Tuesday, July 29, 2008

Ragi dosa (finger millet crepes)

Ragi (finger millet/nachani/kelvaragu/panjapullu), a nutritional treasure trove is a great source of the essential amino acid, methionine. Methionine is essential for vitality. Ragi, especially if sprouted, goes a long way in supplementing the nutritional deficiencies caused by a diet of highly refined cereals like white rice. My ragi dosa recipe owes its origin to my mom's aunt with whom I shared an apartment at Chennai, during my journalist days :-)


Ragi flour (you can buy it ready made, look for sprouted and ground varieties) - 2 cups (200 gms)
Black gram (urad dhal/uzhunnu) - 1/2 cup
Fenugreek seeds (methi/uluva/vendayam) - 5 gms
Cumin seeds - 1/2 teaspoon
Salt to taste
Soak the black gram for an hour and grind to a fluffy batter (as you would for idli/dosa). Mix in the ragi flour with sufficient water to make a thick batter. Ensure there are no lumps. Let ferment overnight. Next morning add the cumin seeds and salt to taste. Add a little more water if the batter is too thick. This should be thinner than the ordinary rice dosa batter.
Heat a dosa pan (flat girdle) and rub a little sesame oil on using a kitchen tissue or muslin cloth. Pour out a ladleful of batter and make a thin dosa. Simmer cook till the side is crispy, turn over and repeat other side. Use a little more sesame oil, if you like the taste.

PS: Serve hot. If you make the entire lot and let it cool, the dosa loses its magic. The picture shows ragi dosa served with spicy puthina (mint) chutney.
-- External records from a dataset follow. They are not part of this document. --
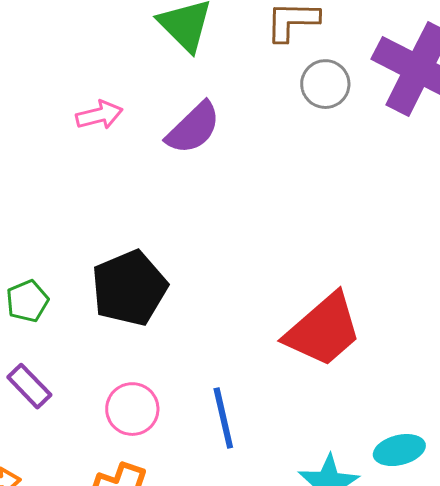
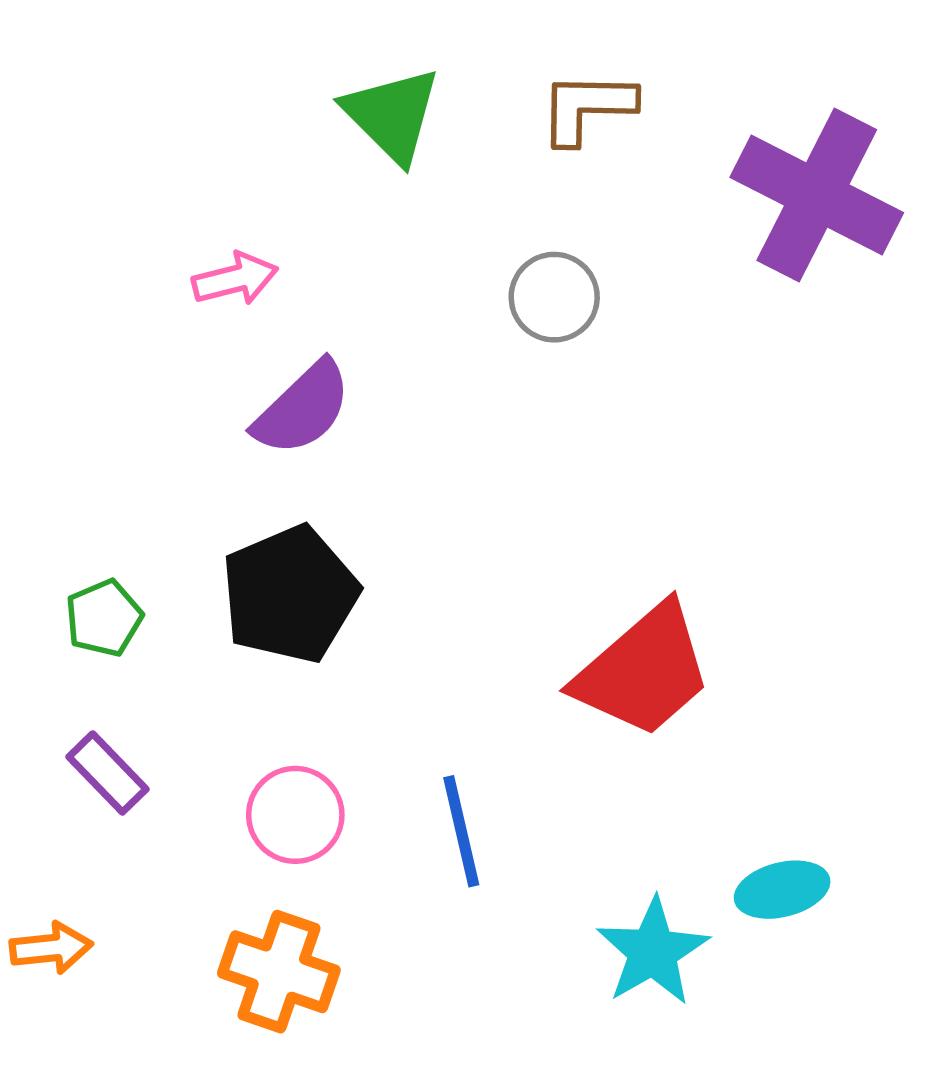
gray circle: (325, 84) -> (554, 297), moved
purple semicircle: (193, 128) -> (303, 408), moved

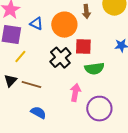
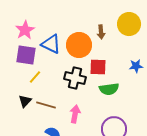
blue triangle: (36, 24) -> (51, 44), size x1.5
black cross: (60, 58) -> (75, 78), turned -35
pink arrow: (75, 93) -> (75, 114), moved

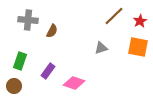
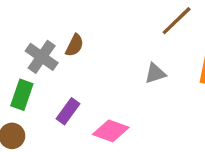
gray cross: (28, 20) -> (42, 57), moved, turned 30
Ragi kool is off to the JFI - Ragi event on at Madhuram's Eggless cooking

3 comments:

easycrafts said...

Although this is the best method for ragi dosa, there is also an instant version on my blog...This is so healthy..

Madhuram said...

Great recipe Dershana. Thank you for sending it to the event.

Madhuram said...

Dershana, kindly link it back to the event announcement.